25 year old patient for laparoscopic cholecystectomy and splenectomy due to hereditary spherocytosis.
Background
- Hereditary spherocytosis
- Pigment gallstones and biliary colic
- Symptomatic splenomegaly
- Hb drop from 132 to 107 over last 3 weeks
- Recurrent severe haemolytic crises – Admission this year with nil precipitant, Hb drop to 40g/L
- Pre-splenectomy vaccinations up to date
- Anti-E antibodies (due to recurrent blood transfusion)
- Smoker
Issues:
- Current URTI
- COVID negative
- Improving last 2 days, almost normal
Discussion
- What is hereditary spherocytosis?
- Autosomal dominant, abnormality of red cell membrane structural proteins
- Classically diagnosed in children with haemolytic anaemia after Parvovirus infection, but may be asymptomatic
- Variable severity.
- Precipitated by infection
- Splenic red cells sequestered in spleen, shortening T1/2 to as little as 10d.
- Anaemia, splenomegaly, jaundice, increased reticulocyte count and spherocytes on peripheral blood smear.
- Gallstones common, occurring in 50% of HS patients by 50yo.
- Treated symptomatically, with folic acid, transfusions, vaccinations (same as for splenectomy), cholecystectomy and splenectomy, as needed.

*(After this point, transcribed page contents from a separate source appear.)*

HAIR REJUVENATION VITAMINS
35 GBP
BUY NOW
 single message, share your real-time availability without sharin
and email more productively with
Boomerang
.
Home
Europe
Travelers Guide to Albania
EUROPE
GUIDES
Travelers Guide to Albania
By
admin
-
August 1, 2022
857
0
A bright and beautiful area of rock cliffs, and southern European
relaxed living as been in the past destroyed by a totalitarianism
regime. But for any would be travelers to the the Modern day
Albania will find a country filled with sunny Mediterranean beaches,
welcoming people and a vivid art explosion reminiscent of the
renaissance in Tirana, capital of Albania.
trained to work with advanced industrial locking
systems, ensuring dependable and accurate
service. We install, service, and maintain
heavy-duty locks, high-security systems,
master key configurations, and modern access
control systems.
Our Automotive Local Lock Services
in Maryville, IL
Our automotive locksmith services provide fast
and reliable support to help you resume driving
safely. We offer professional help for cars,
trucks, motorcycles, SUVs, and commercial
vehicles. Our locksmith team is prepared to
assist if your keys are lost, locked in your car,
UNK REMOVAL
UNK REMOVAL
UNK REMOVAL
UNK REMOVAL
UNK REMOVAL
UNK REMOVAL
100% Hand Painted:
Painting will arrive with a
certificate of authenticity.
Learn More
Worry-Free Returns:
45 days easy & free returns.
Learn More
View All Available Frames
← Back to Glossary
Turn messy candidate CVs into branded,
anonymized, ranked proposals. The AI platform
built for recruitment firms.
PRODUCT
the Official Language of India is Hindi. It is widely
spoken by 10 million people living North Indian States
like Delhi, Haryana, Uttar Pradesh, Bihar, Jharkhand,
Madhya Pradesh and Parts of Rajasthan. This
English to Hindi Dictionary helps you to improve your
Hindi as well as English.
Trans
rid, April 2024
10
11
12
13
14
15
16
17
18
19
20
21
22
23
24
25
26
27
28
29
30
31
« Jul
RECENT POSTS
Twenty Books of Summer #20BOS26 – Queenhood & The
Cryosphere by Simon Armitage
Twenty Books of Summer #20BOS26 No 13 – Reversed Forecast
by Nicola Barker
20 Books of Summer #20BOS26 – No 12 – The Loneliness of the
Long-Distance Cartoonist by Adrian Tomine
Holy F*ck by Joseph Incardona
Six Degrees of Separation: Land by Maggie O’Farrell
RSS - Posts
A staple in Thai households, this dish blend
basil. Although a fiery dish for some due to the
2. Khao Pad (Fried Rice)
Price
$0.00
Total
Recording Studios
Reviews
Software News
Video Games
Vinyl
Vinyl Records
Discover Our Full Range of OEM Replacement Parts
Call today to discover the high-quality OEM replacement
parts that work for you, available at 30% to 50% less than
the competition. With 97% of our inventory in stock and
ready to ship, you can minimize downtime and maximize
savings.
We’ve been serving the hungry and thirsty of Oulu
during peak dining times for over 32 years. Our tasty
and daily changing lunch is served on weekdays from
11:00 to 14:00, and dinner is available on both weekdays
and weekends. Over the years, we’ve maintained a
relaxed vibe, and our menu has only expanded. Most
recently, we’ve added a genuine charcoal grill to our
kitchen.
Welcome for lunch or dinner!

- Risk of overwhelming post-splenectomy infection (OPSI). Pneumococcal vaccination required preop. Prophylactic antibiotics used for at least 3 years, lifelong in some cases. Patients always carry emergency antibiotics with them, due to risk of rapid progression of sepsis.
- Splenectomy also carries a long-term thrombosis risk.
- Spherocytes persist in the blood after splenectomy, but their lifespan is normalised.
- Should surgery proceed given current URTI?
- Frequent URTIs in the community at present, may cause repeated delays to surgery.
- ARISCAT scoring (assuming conversion to open abdominal procedure) suggests proceeding within 1 month of URTI in this patient would be associated with high risk (~44%) risk of POPC, dropping to moderate risk (~13%) thereafter.
- Severity of haemolytic crisis this year is motivation to proceed.
Plan:
- Proceed with surgery, as discussed with the treating surgeon.